Another big third quarter, his favorite, put the Warriors in position to come out of New England with renewed life.
He came off a screen going to his right and drilled a three over Derrick White from the right wing, cutting the Celtics’ lead to three. He came off another screen going left, firing before Robert Williams III could react and before White could recover. The Celtics’ lead was down to one. Going left off a Gary Payton II screen, he pulled up from 33 feet, suddenly enough for Jayson Tatum to run into the back of him. That one tied the game. Then, in a play that gets added to the highlight reel, he drove and dished to the corner, then relocated to that same corner, splashing another 3 to put the Warriors ahead by a point.
“We were there,” Smart said. “He made a lot of the shots where we were contesting from behind. We had somebody there and he was just making them. That’s what he does.”
This put Kerr in a tough spot. Curry was at 31 minutes, 28 seconds at the start of the fourth quarter. He normally sits for the first six minutes of the quarter. That’s been cut to about four minutes in the playoffs. Last game, Kerr had to cut it to just over two. That’s because the Celtics have dominated the fourth quarters. In Game 1, they owned it 40-16. In Game 3, it was 23-11.
Curry was rolling, and the Warriors needed offense to stave off a pending Celtics rally. But Kerr stuck with his gut. He doesn’t like Curry over 40 minutes. There are diminishing returns. While the threat Curry is on the court is helpful, Kerr’s expertise on his superstar knows he is better with even a short rest. So he opened the fourth with Curry on the bench.
“He was not happy,” Kerr said. “I felt pretty good about where we were. The other night he played the whole fourth, and I didn’t love the way that quarter went, not because of how he played, but I think we were in a pretty good spot. You know, to buy him a few minutes in that fourth quarter to start, I think to me was important. But you never know how it all plays out. You just kind of go with your gut.”

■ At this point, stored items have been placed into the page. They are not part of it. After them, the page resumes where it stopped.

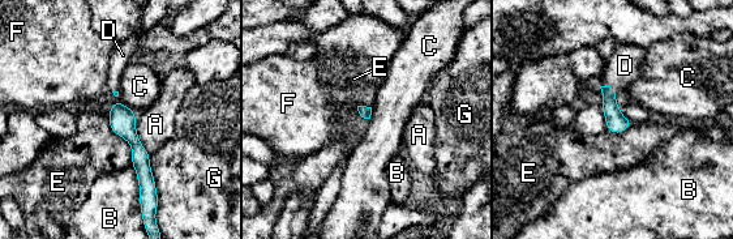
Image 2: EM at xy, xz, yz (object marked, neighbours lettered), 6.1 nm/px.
join D # A other, B other, C other, D same, E other, F other, G other; passes_along 2:(616, 122), (609, 86), (625, 65); the neuron continues

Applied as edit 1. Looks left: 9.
look overview

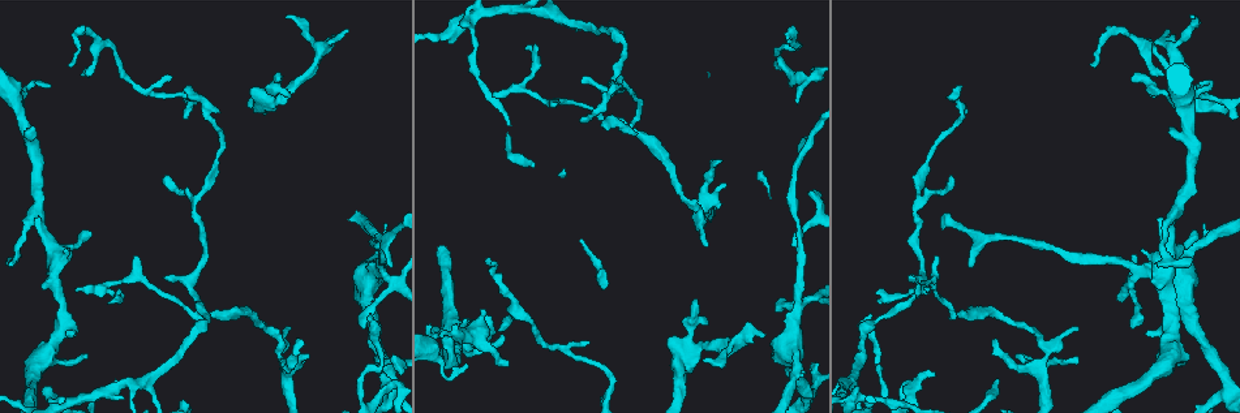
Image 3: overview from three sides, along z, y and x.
look em planes tint at 3:(1198, 234) # free end

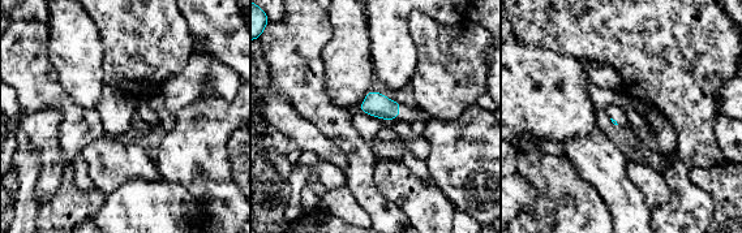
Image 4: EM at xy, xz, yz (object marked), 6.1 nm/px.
look em planes letters same

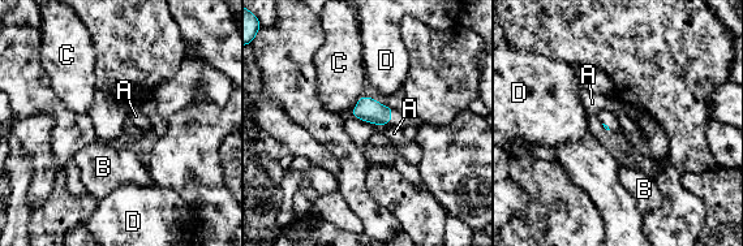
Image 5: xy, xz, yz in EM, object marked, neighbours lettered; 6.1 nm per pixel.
leave # A other, B other, C other, D other; border 5:(390, 124), (383, 125); no lettered piece goes on from it

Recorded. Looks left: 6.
look em xy step 4 tint at 3:(934, 375) # branch stops here

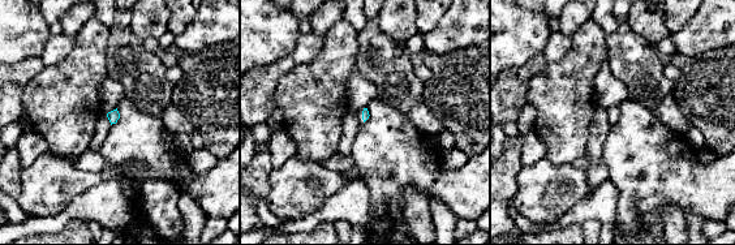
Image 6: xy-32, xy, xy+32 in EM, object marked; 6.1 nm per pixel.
look em xz step 8 tint same

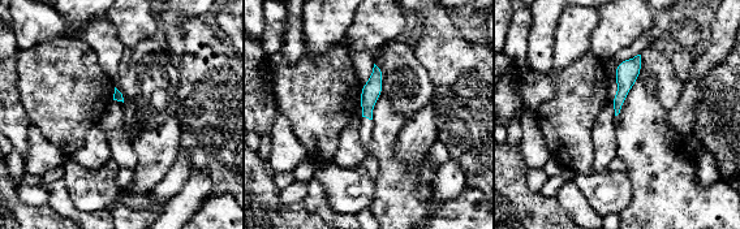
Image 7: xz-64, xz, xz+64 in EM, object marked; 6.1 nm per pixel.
look em xz step 8 letters same # see the neighbours

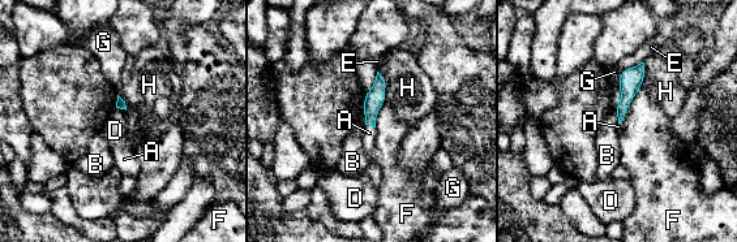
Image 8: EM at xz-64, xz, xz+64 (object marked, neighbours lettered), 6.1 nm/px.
join A # A same, B other, D other, E other, F other, G other, H other; passes_along 8:(373, 100), (371, 125), (369, 133); the neuron continues

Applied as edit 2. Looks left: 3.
look em yz step 4 letters at 3:(764, 334) # free end

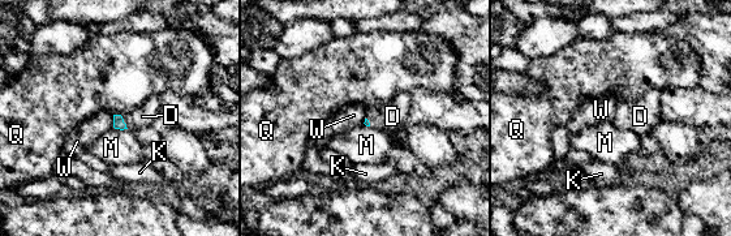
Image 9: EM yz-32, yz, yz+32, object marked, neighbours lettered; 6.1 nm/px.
look em planes letters same # cut it another way

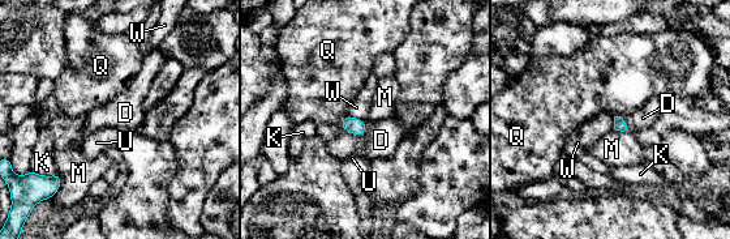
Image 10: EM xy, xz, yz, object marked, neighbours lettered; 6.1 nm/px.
join D # D same, K other, M other, Q other, U other, W other; passes_along 10:(356, 127), (355, 135), (381, 140); the neuron continues

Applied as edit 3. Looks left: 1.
stop edits join@2, join@8, join@10; rest unchecked

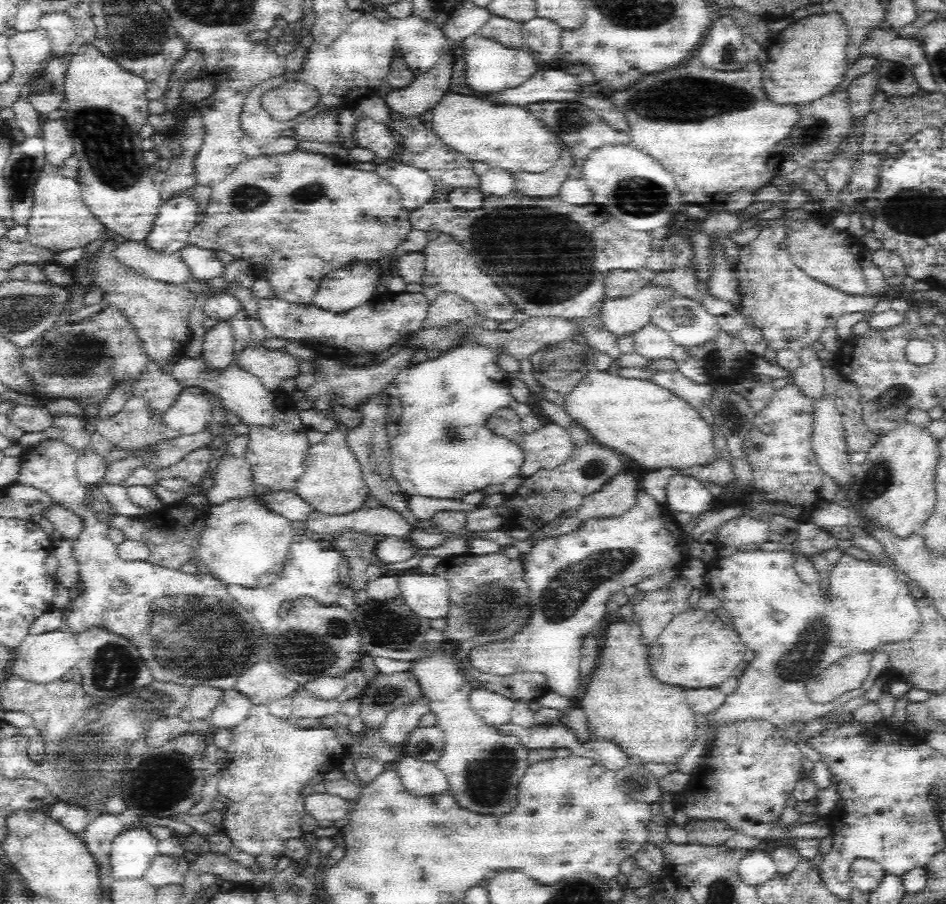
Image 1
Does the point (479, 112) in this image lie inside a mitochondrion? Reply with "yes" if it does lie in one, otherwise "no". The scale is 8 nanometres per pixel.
no

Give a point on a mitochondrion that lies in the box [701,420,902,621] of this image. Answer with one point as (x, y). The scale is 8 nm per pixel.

The move didn’t doom the Warriors. Boston led by as many as five, but that only set up the cap to Curry’s historic night. The ball was in his hands. The Celtics defense was scattered. His presence put pressure on their offense to score. It all colluded to break Boston.
The Celtics led by two when Curry pushed it in transition. He drew three defenders, which left Thompson open for a 3 at the top. The Warriors took the lead for good. The next time down, Curry eluded Smart on a screen and danced with Williams on the perimeter. A series of crossovers led to an easy 12-foot floater.
Then with just inside of two minutes left, Green led a fast break. He got stopped at about the free throw line. But he knew exactly where to go. All the attention was on him, as he had the ball. It was enough for Curry to get free from White for a split second. He stepped into a Green bounce pass, gave a little jab and ratted home the dagger 3.
Then, after the Celtics called a timeout, their hopes crushed and facing the reality of a long series, it was finally time to celebrate the conquest. He flexed. He pounded his chest. He taunted. Curry waded into the mystique of the Celtics — as did Kobe before him, and Magic Johnson, and Dr. J — and made the kind of statement legends make. He is him.